**DIRECTION:** In the forum excerpt below, turn the paragraph that starts "A wise old Chief many years ago" into a short bulleted list that keeps its main facts.

— Start of EXCERPT PROVIDED —

Those days are long gone unfortunately. My better half and I are off to the Black Forest for a week next week. It's only about a 2.5 hour drive (max) but regardless of if either she or I drive, it'll need one, probably 2 stops to "de-cramp" my back and legs!

But thanks, I appreciate it, you have a play for me instead (my little Chinese mini lathe is not bad, it just lacks rigidity). :D

Thanks mate. It's not very funny sometimes, but hey ho, I'm still alive!

At least when I can't do much in the shop I can (sometimes) sit at the PC and make long posts on the Forum (the last hacksaws thingy took over 2 months - NOT contiguously I hasten to add)! :D

By Aden30mm
A wise old Chief many years ago saw me struggling with cutting duralumin with tin snips. The secret he told me was to lock the bottom handle of the snips in a vice, and cut using pressure on the upper handle moving the material to detail the cut. For thicker section you can place a pipe over the tinsnips handle to increase the leverage. Please note in some circumstances power tooling was not available.

— End of EXCERPT PROVIDED —
— Start of DATA LINES —

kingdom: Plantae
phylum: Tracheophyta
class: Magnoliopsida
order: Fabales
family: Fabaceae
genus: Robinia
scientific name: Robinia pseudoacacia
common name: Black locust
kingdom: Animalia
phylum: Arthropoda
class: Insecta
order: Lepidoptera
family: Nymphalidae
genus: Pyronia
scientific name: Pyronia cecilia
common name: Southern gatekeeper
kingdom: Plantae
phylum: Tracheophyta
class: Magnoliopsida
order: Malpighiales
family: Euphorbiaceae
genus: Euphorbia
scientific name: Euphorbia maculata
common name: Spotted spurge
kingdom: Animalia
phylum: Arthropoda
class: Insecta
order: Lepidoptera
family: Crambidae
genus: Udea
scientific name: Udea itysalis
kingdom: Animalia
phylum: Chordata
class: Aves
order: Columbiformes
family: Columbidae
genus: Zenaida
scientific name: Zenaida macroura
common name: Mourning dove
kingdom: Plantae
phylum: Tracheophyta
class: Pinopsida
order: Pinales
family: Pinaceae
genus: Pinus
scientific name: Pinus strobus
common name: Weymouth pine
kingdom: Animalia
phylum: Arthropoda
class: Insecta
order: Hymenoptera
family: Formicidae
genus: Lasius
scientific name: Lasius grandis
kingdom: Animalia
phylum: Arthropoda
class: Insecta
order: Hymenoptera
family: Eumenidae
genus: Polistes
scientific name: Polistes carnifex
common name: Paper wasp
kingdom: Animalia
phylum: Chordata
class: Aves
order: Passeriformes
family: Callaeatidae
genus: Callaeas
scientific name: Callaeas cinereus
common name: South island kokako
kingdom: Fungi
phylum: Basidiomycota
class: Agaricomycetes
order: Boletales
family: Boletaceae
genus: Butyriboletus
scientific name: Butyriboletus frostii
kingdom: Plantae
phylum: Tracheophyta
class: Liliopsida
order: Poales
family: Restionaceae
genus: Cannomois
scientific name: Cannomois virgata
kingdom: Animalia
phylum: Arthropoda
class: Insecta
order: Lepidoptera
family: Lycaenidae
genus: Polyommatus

— End of DATA LINES —

**OUTPUT BELOW:**
- Years ago, a Chief saw the writer struggling to cut duralumin with tin snips.
- His advice was to lock the bottom handle of the snips in a vice and cut by pressing on the upper handle, moving the material to shape the cut.
- For thicker sections, a pipe placed over the snips' handle increases the leverage.
- In some circumstances, power tools were not available.